Une pépinière de champions
Les éleveurs de Thô Hà respectent strictement les techniques transmises de génération en génération. «C’est tout un art», selon Xuân Viêt. Cela débute par le choix d’un mâle combattif pour un croissement avec une femelle aussi de race Mây, puis la sélection des poussins. Ensuite il y a l’entraînement, le régime alimentaire, les soins... Les jeunes sélectionnés bénéficient d’un régime à base de paddy, de viande de chien ou de bœuf, de coquillages et de ... safran. «Si le paddy, la viande et les coquillages leur donnent un corps solide, le safran les aide à conserver leur poids de forme. De plus, il a des vertus cicatrisante», explique le coqueleux expérimenté.

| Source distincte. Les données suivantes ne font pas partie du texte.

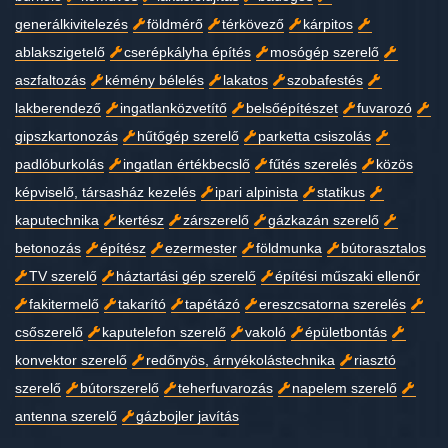
generálkivitelezés
földmérő
térkövező
kárpitos
ablakszigetelő
cserépkályha építés
mosógép szerelő
aszfaltozás
kémény bélelés
lakatos
szobafestés
lakberendező
ingatlanközvetítő
belsőépítészet
fuvarozó
gipszkartonozás
hűtőgép szerelő
parketta csiszolás
padlóburkolás
ingatlan értékbecslő
fűtés szerelés
közös
képviselő, társasház kezelés
ipari alpinista
statikus
kaputechnika
kertész
zárszerelő
gázkazán szerelő
betonozás
építész
ezermester
földmunka
bútorasztalos
TV szerelő
háztartási gép szerelő
építési műszaki ellenőr
fakitermelő
takarító
tapétázó
ereszcsatorna szerelés
csőszerelő
kaputelefon szerelő
vakoló
épületbontás
konvektor szerelő
redőnyös, árnyékolástechnika
riasztó
szerelő
bútorszerelő
teherfuvarozás
napelem szerelő
antenna szerelő
gázbojler javítás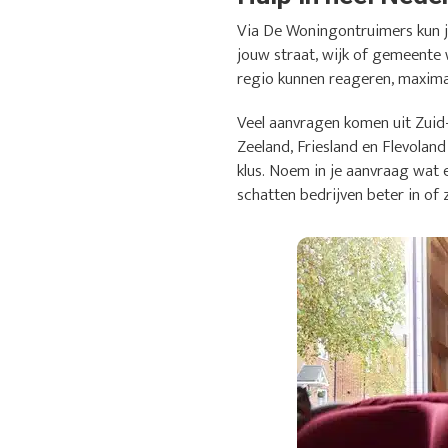
Via De Woningontruimers kun je
jouw straat, wijk of gemeente 
regio kunnen reageren, maximaa
Veel aanvragen komen uit Zuid
Zeeland, Friesland en Flevoland
klus. Noem in je aanvraag wat 
schatten bedrijven beter in of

Pour lui, d’ordinaire, les jeunes coqs de combat commencent l’entraînement à 6 mois (chacun pèse alors 600 - 700 grammes). Un processus long et difficile comprenant aussi bien des exercices que des «trucs de métier». «Des périodes différentes se succèdent. L’objectif final est de développer leur ténacité au combat, leur capacité à résister à la douleur et leur volonté de battre l’adversaire».
Comme de vrais sportifs, les coqs ont même droit à des massages pour raffermir la peau et tonifier les muscles, trois fois par jour, avec une lotion à base de safran, de feuilles de bambou et de thé vert. Vient ensuite la période d’exercices de musculation et d’entraînement au combat. Les premiers combats, dits «combats de préparation» se font quotidiennement, durant 120 minutes chacun, pendant quinze jours.
Un business très lucratif
Les coqs ont alors le bec clôt et les ergots encapuchonnés. Le but est de savoir si l’animal est assez doué pour embrasser une carrière de combattant. Ce premier round d’essais est suivi par un second où les combats se font avec les ergots libres. L’épreuve de courage à travers laquelle l’animal améliore sa technique de combat et sa gestion de l’effort.

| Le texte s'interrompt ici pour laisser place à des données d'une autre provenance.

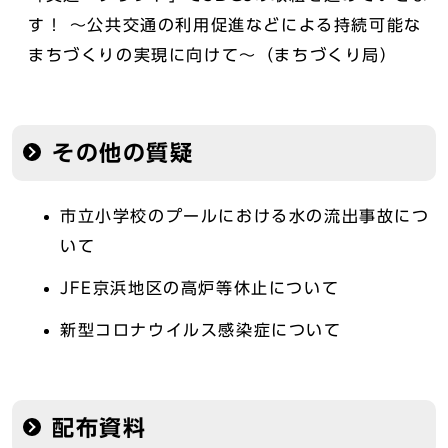
す！ ～公共交通の利用促進などによる持続可能な
まちづくりの実現に向けて～（まちづくり局）
その他の質疑
市立小学校のプールにおける水の流出事故につ
いて
JFE京浜地区の高炉等休止について
新型コロナウイルス感染症について
配布資料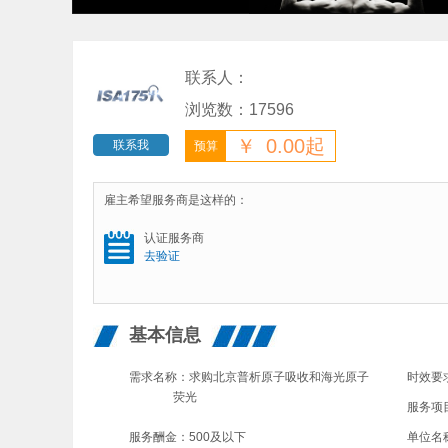
联系人：
浏览数：17596
￥
0.00起
联系我
预算
雇主希望服务商是这样的：
认证服务商
去验证
基本信息
需求名称：
求购北京普析原子吸收和海光原子
时效要
荧光
服务项
服务酬金：
500及以下
单位名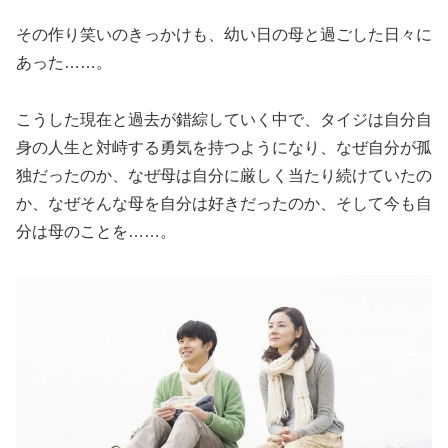
その作り笑いのきっかけも、幼い日の母と過ごした日々に
あった……。
こうした現在と過去が錯綜していく中で、タイジは自分自
身の人生と対峙する勇気を持つようになり、なぜ自分が孤
独だったのか、なぜ母は自分に厳しく当たり続けていたの
か、なぜそんな母を自分は好きだったのか、そして今も自
分は母のことを……。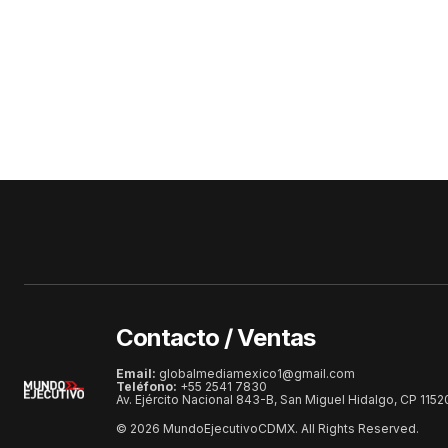
Contacto / Ventas
Email:
globalmediamexico1@gmail.com
Teléfono:
+55 2541 7830
Av. Ejército Nacional 843-B, San Miguel Hidalgo, CP 115
© 2026 MundoEjecutivoCDMX. All Rights Reserved.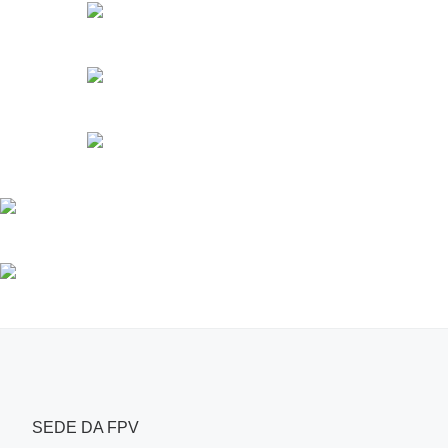
SEDE DA FPV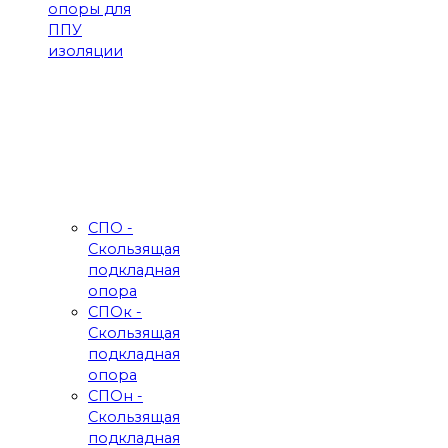
опоры для
ППУ
изоляции
СПО -
Скользящая
подкладная
опора
СПОк -
Скользящая
подкладная
опора
СПОн -
Скользящая
подкладная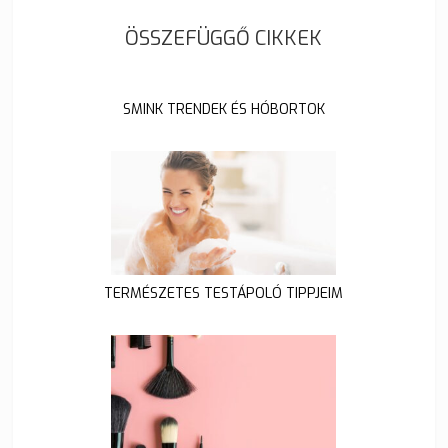
ÖSSZEFÜGGŐ CIKKEK
SMINK TRENDEK ÉS HÓBORTOK
TERMÉSZETES TESTÁPOLÓ TIPPJEIM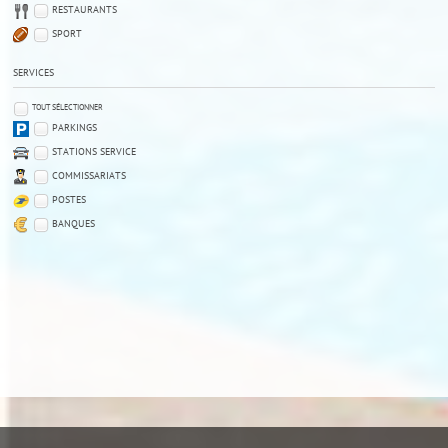
RESTAURANTS
SPORT
SERVICES
TOUT SÉLECTIONNER
PARKINGS
STATIONS SERVICE
COMMISSARIATS
POSTES
BANQUES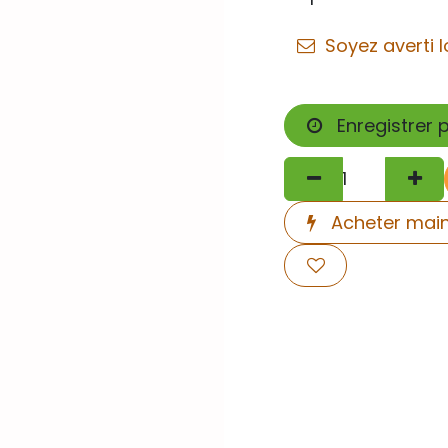
Soyez averti l
Enregistrer 
Acheter mai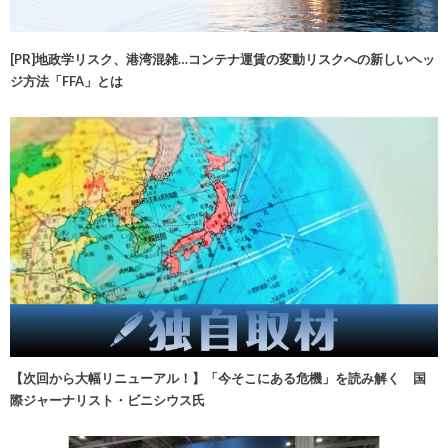
[PR]地政学リスク、港湾混雑…コンテナ運賃の変動リスクへの新しいヘッ
ジ方法「FFA」とは
【次回から大幅リニューアル！】「今そこにある危機」を読み解く 国
際ジャーナリスト・ビニシウス氏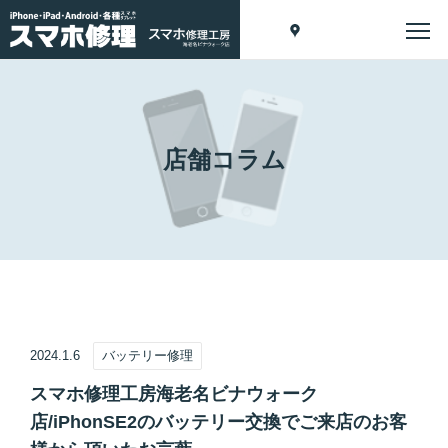
店舗コラム
2024.1.6
バッテリー修理
スマホ修理工房海老名ビナウォーク
店/iPhonSE2のバッテリー交換でご来店のお客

Les coqs de combat ne deviennent des «pros» que lorsqu’ils ont passé les éliminatoires au niveau du village. Leur poids idéal est alors de 2,5 à 3 kg.
Depuis toujours, les coqs de combat de Thô Hà sont considérés comme les plus précieux du pays. Nombre de connaisseurs et d’amateurs viennent à Thô Hà pour voir de leurs propres yeux les combats, tenus régulièrement dans le village, voire pour acheter des champions. Mais attention, un Mây de Thô Hà n’est pas accessible à toutes les bourses. Si un jeune de l’élevage de Xuân Viêt se vend 10 millions de dôngs, un coq qui a déjà fait ses preuves dans le gallodrome se négocie jusqu’à 25-30 millions de dôngs (plus de 1.000 dollars).
Le record revient à un Mây de M. Hoan, pour lequel un Hanoïen a déboursé 3.500 dollars après un combat acharné où son coq a essuyé une défaite cinglante face ce Mây local.
À Thô Hà, l’élevage des coqs de combat a fait la «fortune» de beaucoup de familles. Parmi les clients figurent même des étrangers venus de Chine, du Laos et du Cambodge.
Le combat de coqs est le passe-temps favori des gens de Thô Hà, et aucune fête traditionnelle ne se déroule sans ces joutes. D’aucuns considèrent que ce «jeu», cruel pour certaines âmes sensibles, reflète et satisfait l’esprit martial des Vietnamiens. Dans ce terroir de coqueleux, une fête des combats de coqs se tient annuellement, accueillant des combattants et visiteurs venus de tout le Nord. À ne pas manquer, pour l’ambiance autour des gallodromes surtout!